Start of Text passage

Assessing Cavium’s ThunderX2: The Arm Server Dream Realized

thisisit · on May 24, 2018

An important side note here is that Cavium has been bought by Marvell Semiconductors:

https://in.reuters.com/article/cavium-m-a-marvell-technlgy/m...

So future of ThunderX2 remains to be seen.

wtallis · on May 24, 2018

I don't think Marvell has anything that overlaps with ThunderX2, but they definitely have a lot of complementary products. I don't think they have any reason to cancel ThunderX2 if it looks like it can be successful.

alberth · on May 24, 2018

I thought TDP was a selling point of ARM for servers.

Cavium has a higher TDP (180W) than either of the Intel Xeon's listed in the article (150W, 165W).

Is this more about "performance per watt" then?

EDIT: Also makes me wonder just how much more energy efficient and/or performant Cavium would be if they moved away from TSMC 16nm fab over to Samsung 10nm fab (like Qualcomm). There's a sizeable difference between 16nm vs 10nm (assuming the fabs are using the same metrics). Qualcomm using Samsung 10nm fab is only 120W.

End of Text passage

▶ [Tasks to complete]
A. In the ThunderX2 discussion, which company is said to have bought Cavium?
B. Write the next part of the ThunderX2 discussion, picking up after its last post.
None of the material after the ThunderX2 discussion is needed.

Start of Data block

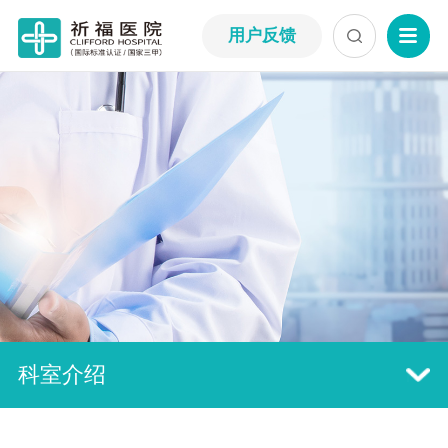
用户反馈
科室介绍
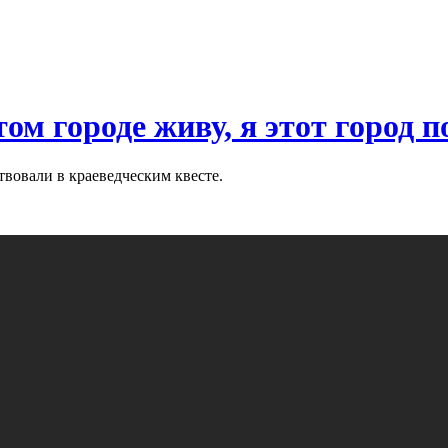
том городе живу, я этот город 
твовали в краеведческим квесте.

End of Data block

▶ [Results for the exercise]
A. Marvell Semiconductors

B.
notacoward · on May 24, 2018

Yes, it's about performance per watt, and also performance per dollar. The Intel chips lose badly by that measure. Also, TDP isn't necessarily the right figure of merit here. It's defined and measured differently by different vendors, so it's not always directly comparable. The more important and more directly comparable measure is actual system-wide consumption when running a defined workload.

ajross · on May 24, 2018

> The Intel chips lose badly by that measure.

That's true, but then the Intel chips shown in that chart are Xeon Gold/Platinum parts that heretofore have had essentially no competition in the market and thus command huge premiums. Intel is making crazy bank on its server parts, basically.

So in the presence of real competition (which this looks likely to be, though to be fair it's not actually in the market yet and is likely priced at a point intended to grab eyeballs), it's likely that Xeon parts will drop in price. You won't be looking at that delta for long if Intel starts losing market share.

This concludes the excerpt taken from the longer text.